Stored items:
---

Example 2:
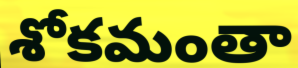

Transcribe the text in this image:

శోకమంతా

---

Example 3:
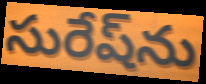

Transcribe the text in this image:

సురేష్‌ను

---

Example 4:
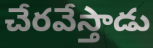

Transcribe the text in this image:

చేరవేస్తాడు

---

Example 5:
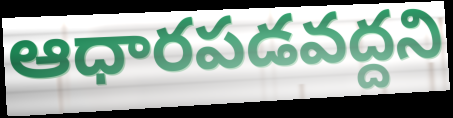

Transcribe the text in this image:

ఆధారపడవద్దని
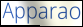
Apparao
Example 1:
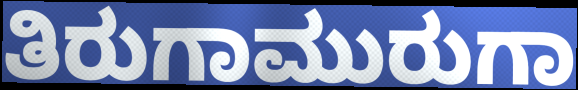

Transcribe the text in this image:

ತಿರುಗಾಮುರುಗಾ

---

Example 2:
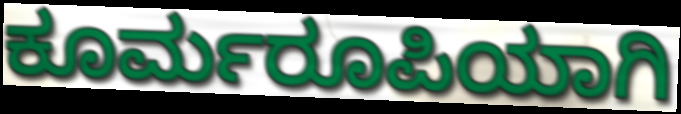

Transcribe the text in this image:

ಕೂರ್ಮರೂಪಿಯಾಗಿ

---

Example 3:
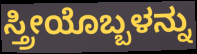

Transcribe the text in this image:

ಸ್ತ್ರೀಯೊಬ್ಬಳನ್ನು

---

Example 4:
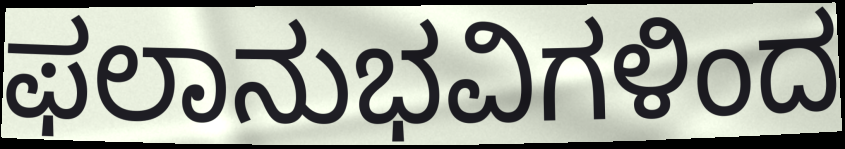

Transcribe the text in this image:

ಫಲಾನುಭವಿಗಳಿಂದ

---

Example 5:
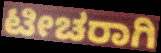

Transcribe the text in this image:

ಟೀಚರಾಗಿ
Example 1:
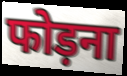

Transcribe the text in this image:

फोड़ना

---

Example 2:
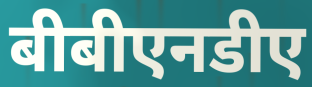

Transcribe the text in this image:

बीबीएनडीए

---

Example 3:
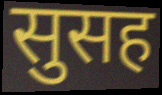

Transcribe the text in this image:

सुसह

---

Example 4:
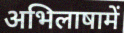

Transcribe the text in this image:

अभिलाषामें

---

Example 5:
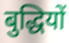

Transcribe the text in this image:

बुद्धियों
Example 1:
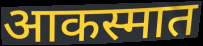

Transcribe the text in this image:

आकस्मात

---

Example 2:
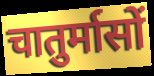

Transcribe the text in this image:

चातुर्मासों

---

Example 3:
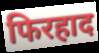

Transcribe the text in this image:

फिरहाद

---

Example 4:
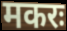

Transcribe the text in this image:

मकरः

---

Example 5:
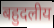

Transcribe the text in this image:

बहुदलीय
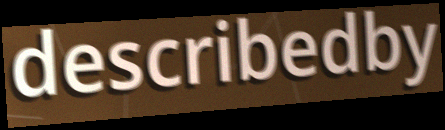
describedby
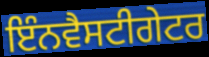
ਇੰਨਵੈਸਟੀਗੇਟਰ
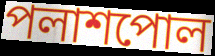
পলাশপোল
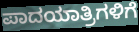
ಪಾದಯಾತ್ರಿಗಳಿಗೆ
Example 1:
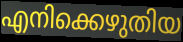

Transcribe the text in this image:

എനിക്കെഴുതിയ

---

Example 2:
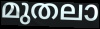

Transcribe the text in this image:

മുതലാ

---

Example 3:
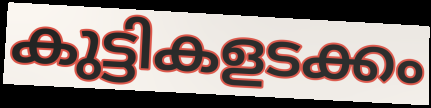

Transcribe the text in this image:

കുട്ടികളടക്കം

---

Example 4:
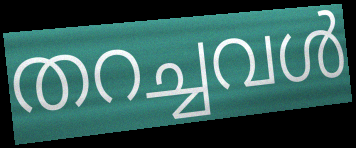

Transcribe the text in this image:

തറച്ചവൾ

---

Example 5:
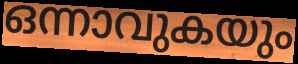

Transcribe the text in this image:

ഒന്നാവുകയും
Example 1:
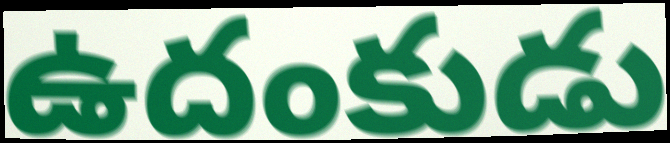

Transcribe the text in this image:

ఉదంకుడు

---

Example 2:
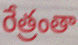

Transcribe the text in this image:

TASK STATEMENT:
Please repeat each record above precisely, with the pictures left out.

SOLUTION BELOW:
---

Example 2:

Transcribe the text in this image:

శోకమంతా

---

Example 3:

Transcribe the text in this image:

సురేష్‌ను

---

Example 4:

Transcribe the text in this image:

చేరవేస్తాడు

---

Example 5:

Transcribe the text in this image:

ఆధారపడవద్దని
Apparao
Example 1:

Transcribe the text in this image:

ತಿರುಗಾಮುರುಗಾ

---

Example 2:

Transcribe the text in this image:

ಕೂರ್ಮರೂಪಿಯಾಗಿ

---

Example 3:

Transcribe the text in this image:

ಸ್ತ್ರೀಯೊಬ್ಬಳನ್ನು

---

Example 4:

Transcribe the text in this image:

ಫಲಾನುಭವಿಗಳಿಂದ

---

Example 5:

Transcribe the text in this image:

ಟೀಚರಾಗಿ
Example 1:

Transcribe the text in this image:

फोड़ना

---

Example 2:

Transcribe the text in this image:

बीबीएनडीए

---

Example 3:

Transcribe the text in this image:

सुसह

---

Example 4:

Transcribe the text in this image:

अभिलाषामें

---

Example 5:

Transcribe the text in this image:

बुद्धियों
Example 1:

Transcribe the text in this image:

आकस्मात

---

Example 2:

Transcribe the text in this image:

चातुर्मासों

---

Example 3:

Transcribe the text in this image:

फिरहाद

---

Example 4:

Transcribe the text in this image:

मकरः

---

Example 5:

Transcribe the text in this image:

बहुदलीय
describedby
ਇੰਨਵੈਸਟੀਗੇਟਰ
পলাশপোল
ಪಾದಯಾತ್ರಿಗಳಿಗೆ
Example 1:

Transcribe the text in this image:

എനിക്കെഴുതിയ

---

Example 2:

Transcribe the text in this image:

മുതലാ

---

Example 3:

Transcribe the text in this image:

കുട്ടികളടക്കം

---

Example 4:

Transcribe the text in this image:

തറച്ചവൾ

---

Example 5:

Transcribe the text in this image:

ഒന്നാവുകയും
Example 1:

Transcribe the text in this image:

ఉదంకుడు

---

Example 2:

Transcribe the text in this image:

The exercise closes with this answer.